_Task statement_
Set down word for word the part of the post on climbers' grip strength that begins at "I guarantee you" and stops after "to bodyweight ratio.".

_Document section_

* Start *

Most of this is coming from Heather Reynolds Sagars book/studies from about 10 years ago. There are other studies that show exactly the opposite, here's one:

"Grip Strength and Endurance in Rock Climbers
A Cutis, BSc, PhD1
S R Bollen, MB, FRCS, FRCSEdOrth1
1 Rheumatology and Rehabilitation Research Unit, University of Leeds
Abstract
The performance of competition climbers in laboratory-based tests of pinch and whole hand grip strength and endurance was compared to that of non-climbers of the same age, sex and physique. Climbers performed significantly better, indicating higher stresses acting in the flexor mechanism..."

Anyway, in the ones that say climbers are no stronger than Joe Sixpack, the measurement here is usually some kind of hand closing, squeezing action, similar to those captn crush grip trainer things. In Sagar's self assessment, she calls for laying on the floor with a carabiner attached to a lat pulldown machine, and using your fingers to curl this into a closed hand position. This is miles away from what actually happens when you are trying to hang a small hold.

Many of these "grip strength" assements are measuring a movement that has a large component from the thumb and small muscles in the hand. They aren't really measuring finger flexor strength (what you are using to stay attached to the rock), they are measuring (as they say) "grip strength".

I guarantee you that if you did the measurement using say a weighted hang on a half pad deep edge, the climbers would be WAY stronger in relation to their bodyweight than non climbers. From the limited amount of performance predictors type studies done on climbers, the number one predictor of climbing ability was grip strength to bodyweight ratio.

* End *

Stored records:
* Start *

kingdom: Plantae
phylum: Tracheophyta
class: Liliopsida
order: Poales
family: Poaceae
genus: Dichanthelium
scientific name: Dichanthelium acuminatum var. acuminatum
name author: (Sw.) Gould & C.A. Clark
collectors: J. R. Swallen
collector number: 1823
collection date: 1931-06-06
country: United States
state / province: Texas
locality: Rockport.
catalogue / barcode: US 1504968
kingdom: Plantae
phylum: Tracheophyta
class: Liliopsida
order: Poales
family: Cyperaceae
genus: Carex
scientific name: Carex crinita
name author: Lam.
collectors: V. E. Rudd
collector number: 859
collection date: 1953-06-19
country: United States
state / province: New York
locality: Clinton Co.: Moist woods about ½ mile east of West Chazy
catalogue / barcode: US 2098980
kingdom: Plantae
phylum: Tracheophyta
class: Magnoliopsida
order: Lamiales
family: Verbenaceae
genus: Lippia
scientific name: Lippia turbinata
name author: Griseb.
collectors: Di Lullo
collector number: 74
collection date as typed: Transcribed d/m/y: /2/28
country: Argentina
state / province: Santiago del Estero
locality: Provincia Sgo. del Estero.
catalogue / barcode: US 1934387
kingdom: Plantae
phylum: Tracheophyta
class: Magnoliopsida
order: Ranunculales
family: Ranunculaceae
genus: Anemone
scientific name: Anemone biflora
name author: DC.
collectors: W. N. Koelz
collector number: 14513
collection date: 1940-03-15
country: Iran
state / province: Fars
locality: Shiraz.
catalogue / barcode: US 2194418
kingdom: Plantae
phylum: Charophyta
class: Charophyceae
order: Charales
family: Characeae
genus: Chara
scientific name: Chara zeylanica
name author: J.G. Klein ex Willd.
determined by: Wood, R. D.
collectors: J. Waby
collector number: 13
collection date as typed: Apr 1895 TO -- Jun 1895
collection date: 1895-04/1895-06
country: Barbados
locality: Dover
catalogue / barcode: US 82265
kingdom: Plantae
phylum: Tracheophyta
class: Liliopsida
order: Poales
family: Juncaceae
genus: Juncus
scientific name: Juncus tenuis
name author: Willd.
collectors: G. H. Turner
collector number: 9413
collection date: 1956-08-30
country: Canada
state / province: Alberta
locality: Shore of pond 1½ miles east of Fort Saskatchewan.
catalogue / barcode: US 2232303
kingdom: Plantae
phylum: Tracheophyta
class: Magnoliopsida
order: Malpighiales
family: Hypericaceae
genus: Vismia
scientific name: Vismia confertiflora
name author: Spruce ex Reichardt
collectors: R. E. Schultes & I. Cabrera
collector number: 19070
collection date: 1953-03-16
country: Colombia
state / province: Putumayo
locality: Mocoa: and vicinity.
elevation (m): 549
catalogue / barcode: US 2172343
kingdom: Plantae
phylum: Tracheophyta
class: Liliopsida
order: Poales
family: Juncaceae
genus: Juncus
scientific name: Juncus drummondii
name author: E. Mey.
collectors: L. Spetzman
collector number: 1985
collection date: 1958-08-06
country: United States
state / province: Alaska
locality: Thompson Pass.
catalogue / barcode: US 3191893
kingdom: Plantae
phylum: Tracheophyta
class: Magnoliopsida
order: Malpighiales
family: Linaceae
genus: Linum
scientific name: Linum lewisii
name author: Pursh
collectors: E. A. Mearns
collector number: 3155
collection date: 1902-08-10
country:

* End *

_Solution for this task_
I guarantee you that if you did the measurement using say a weighted hang on a half pad deep edge, the climbers would be WAY stronger in relation to their bodyweight than non climbers. From the limited amount of performance predictors type studies done on climbers, the number one predictor of climbing ability was grip strength to bodyweight ratio.